Years ago we were snapper fishing about five miles off shore and my son caught a monster pinfish. We actually had it recognized as an IGFA world record at that time. We had the fish mounted and it was 16 inches long!


----------



## off route II

here's one my cousin caught a few years back at FWB


----------



## WW2

I'd eat the hell out of those. lol


----------



## coolbluestreak

Not as big as some but I was surprised to foul hook one on a crank bait, I couldn't figure out what kept short striking my lure.


----------



## Telum Pisces

Heck, I'd filet that bad boy and throw it in some grease.


----------



## Boat-Dude

Got this off ft pickens off a Ly. Finger licking good !!!


----------



## Fisher Belac

Pier-Dude said:


> Got this off ft pickens off a Ly.


Now this is a pin fish! Dang dude. Nice catch.


----------



## mackdaddy06

Capt brant had the record pinfish back when we were in school. Maybe he will post a pic if he has one


----------



## Butler879

Who knew so many people had pictures of their huge pinfish. Now mine looks small!


----------



## SouthAlabamaSlayer

Wait, there's an IFGA pinfish? Screw eating them! I'm getting in the record books!


----------



## MrFish

SouthAlabamaSlayer said:


> Wait, there's an IFGA pinfish? Screw eating them! I'm getting in the record books!

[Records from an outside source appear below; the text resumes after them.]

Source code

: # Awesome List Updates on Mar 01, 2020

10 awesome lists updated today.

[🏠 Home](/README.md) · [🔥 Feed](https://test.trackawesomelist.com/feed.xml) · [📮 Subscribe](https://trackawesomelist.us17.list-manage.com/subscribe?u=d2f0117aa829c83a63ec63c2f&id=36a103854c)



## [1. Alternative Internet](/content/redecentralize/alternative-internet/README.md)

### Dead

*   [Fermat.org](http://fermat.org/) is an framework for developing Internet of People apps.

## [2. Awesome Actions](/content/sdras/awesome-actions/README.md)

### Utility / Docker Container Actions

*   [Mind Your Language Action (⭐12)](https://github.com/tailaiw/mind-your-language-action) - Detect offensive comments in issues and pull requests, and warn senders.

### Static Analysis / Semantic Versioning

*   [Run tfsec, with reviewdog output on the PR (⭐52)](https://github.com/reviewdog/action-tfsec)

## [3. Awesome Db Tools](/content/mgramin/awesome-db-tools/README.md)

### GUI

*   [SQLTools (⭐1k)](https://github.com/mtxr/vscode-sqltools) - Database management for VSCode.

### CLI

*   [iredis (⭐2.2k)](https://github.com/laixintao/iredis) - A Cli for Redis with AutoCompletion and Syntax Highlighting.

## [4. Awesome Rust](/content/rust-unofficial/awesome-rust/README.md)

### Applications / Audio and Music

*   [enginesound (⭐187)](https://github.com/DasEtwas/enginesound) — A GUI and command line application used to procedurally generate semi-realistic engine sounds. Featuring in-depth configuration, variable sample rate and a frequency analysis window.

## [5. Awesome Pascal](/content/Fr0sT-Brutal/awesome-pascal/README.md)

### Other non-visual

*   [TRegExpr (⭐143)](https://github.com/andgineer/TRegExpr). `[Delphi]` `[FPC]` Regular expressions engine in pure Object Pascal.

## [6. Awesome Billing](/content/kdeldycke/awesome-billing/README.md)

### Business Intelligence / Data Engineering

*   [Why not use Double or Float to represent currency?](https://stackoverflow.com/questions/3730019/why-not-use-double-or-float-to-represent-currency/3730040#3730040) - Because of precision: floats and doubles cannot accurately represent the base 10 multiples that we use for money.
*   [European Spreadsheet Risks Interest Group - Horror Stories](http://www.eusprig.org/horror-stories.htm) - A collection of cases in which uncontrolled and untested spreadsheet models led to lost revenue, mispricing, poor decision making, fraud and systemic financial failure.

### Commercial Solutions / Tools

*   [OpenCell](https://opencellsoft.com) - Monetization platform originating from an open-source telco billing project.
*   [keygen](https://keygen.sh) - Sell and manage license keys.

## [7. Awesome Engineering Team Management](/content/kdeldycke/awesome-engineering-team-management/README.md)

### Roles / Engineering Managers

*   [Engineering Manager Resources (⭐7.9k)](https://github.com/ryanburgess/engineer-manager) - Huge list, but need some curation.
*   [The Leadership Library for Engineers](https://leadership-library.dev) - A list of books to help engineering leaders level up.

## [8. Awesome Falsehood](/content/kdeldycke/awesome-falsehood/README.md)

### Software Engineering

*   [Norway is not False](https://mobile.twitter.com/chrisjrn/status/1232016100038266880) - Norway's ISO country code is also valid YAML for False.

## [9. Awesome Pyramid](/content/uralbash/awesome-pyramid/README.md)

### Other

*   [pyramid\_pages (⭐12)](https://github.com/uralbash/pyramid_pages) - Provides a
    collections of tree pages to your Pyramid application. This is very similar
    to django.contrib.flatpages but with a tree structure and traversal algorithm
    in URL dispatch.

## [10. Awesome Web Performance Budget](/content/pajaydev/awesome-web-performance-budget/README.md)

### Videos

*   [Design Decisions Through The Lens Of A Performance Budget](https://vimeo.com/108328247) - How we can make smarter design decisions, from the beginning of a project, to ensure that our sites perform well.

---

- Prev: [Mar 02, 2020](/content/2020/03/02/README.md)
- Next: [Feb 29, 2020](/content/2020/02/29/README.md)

Yep. States don't recognize them, but IGFA does. All tackle is somewhere north of 3 lbs.


----------



## BentStraight

I caught a 16 incher years ago at the Three Barges and we decided to see what it tasted like . . . it was truly AWFUL, tasted like iodine!


----------



## keperry1182

I had no idea IFGA recognized pinfish. I was totally joking about that. 3lb pinfish would make a fine grouper bait hahahaha


----------



## Boat-Dude

BentStraight said:


> I caught a 16 incher years ago at the Three Barges and we decided to see what it tasted like . . . it was truly AWFUL, tasted like iodine!


Okay!


----------



## JoshH

weve caught a few 12+ inchers on the flats


----------